A big hello to everyone here at Soaring Spirits and Widow’s Voice on my debut post. I’m incredibly honored and humbled to have been asked to join this team. I hope that we can help each other to feel heard, honored, and loved for exactly where we are in these years of tears. I’ve been a writer all my life in some form, but this is the first time I’ve ever written anywhere but my own pages. It means a great deal to me. So I thank you for reading! With that said, I will begin…
Last year, I was supposed to be standing at the altar – marrying my best friend. Instead, I was standing at that altar trying to tell a church full of loved ones who this man was in my life and what he had meant to me. Striving to articulate the sheer magnitude of this person was like trying to hold the all the world’s oceans in my hands – an impossible task to ever fully contain him… and not something a twenty-nine year old woman should ever be faced with, or anyone for that matter. But there we were.
Drew and I met in Dallas in the fall of 2008. He was in flight school working toward his dream to be a commercial helicopter pilot. I was a web designer at the headquarters for a global fashion company. He was analytical, I was creative. He liked guns, flying, beer and war movies. I liked art, beauty, nature, writing… I was terrified of guns and hated war movies. On the surface, it sure seemed like we couldn’t be more different, but underneath all that we shared deep passion and curiosity for life and a seriously goofy sense of humor. We both loved to learn, laugh and explore almost anything. I’d say that’s a pretty good basis for the start of something awesome.
We became best friends over the course of the next year and in June of 2009, we started dating. As it turns out, all those differences are incredibly fun when you have two really curious people who love to explore anything new. He taught me how to shoot guns, build fires, and fly planes on the simulator. I taught him about design and how to look for beauty and art in everything around you. He introduced me to delicious dark beers and aerodynamics, to camping and Texas country music, and I took him to art museums and festivals and exposed him to incredible art he’d have never otherwise seen. There was skydiving, parasailing, hot air ballooning, race car driving and so much more. I was his first flight student – letting him practice his lesson plans each night with me while he worked toward his flight instructor certification. And of course.. he took me up for a few helicopter rides. These are by far some of the most special memories – watching him in his element – living his passion and sharing it with me. The war movies though… I never got on board there!

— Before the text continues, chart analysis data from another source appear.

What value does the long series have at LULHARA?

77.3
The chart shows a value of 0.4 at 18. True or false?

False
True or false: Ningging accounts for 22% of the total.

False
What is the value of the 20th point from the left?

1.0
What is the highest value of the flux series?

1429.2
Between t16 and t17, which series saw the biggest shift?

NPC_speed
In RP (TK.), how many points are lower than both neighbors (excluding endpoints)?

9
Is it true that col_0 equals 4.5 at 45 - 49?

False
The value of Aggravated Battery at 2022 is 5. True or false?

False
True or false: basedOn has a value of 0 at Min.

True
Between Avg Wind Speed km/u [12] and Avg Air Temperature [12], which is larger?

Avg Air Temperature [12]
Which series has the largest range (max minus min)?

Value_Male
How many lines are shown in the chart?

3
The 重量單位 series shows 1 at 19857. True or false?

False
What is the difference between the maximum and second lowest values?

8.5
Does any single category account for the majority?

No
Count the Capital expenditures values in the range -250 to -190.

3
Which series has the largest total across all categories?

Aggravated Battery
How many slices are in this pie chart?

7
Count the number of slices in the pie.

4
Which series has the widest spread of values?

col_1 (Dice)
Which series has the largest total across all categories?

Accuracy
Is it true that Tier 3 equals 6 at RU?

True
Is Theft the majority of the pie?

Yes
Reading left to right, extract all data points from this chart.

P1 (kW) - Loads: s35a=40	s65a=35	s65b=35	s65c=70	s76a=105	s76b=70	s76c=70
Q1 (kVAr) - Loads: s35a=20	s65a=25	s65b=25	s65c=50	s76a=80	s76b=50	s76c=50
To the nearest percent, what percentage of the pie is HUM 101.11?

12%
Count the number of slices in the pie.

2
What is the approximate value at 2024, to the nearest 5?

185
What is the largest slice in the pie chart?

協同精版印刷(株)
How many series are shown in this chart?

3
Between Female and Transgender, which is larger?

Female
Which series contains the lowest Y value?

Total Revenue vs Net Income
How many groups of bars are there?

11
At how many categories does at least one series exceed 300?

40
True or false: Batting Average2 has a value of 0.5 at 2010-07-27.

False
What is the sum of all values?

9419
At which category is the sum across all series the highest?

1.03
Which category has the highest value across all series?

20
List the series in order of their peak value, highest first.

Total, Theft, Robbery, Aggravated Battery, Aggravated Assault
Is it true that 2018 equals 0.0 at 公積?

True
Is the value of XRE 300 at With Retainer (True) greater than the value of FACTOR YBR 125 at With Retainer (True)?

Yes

It wasn’t always clear skies of course, but for 3 years, we built something strong and good together. There was always, above all else, an unspoken agreement from the beginning that we would be kind with each other’s hearts. Neither of us had had a particularly sugar-coated life thus far, so we had our insecurities and issues. But somehow together, we never clashed. Instead we learned how to help each other to become more aware, heal some of the past, and choose new and better ways to cope with life’s challenges. I have often said that it was as if I could see the little boy in him, the one that was good and pure and hadn’t been hurt or made insecure by the world yet… and he could see that little girl in me, too. It was as though we grabbed the very core of each other and pulled it right to the surface where it could breathe. Together, we were more who we were always supposed to have been.
It’s amazing to look back and see how much impact just one person could have on my life in just three short years together. On any given day, I can look at myself and see a whole list of things about me that feel as though they’ve always been there… but they haven’t. They were the things he brought out, the things he exposed me to and shared with me and taught me, the parts of myself that he saw and encouraged that no one ever had before. I cannot hardly imagine who I was before I met him. Before beer and western boots. Before a passion for flight, which he passed on to me. Before the camera he got me on my 27th birthday – and my love affair with photography that is still going strong today. Who was I then? Surely me, but so much more myself because of him.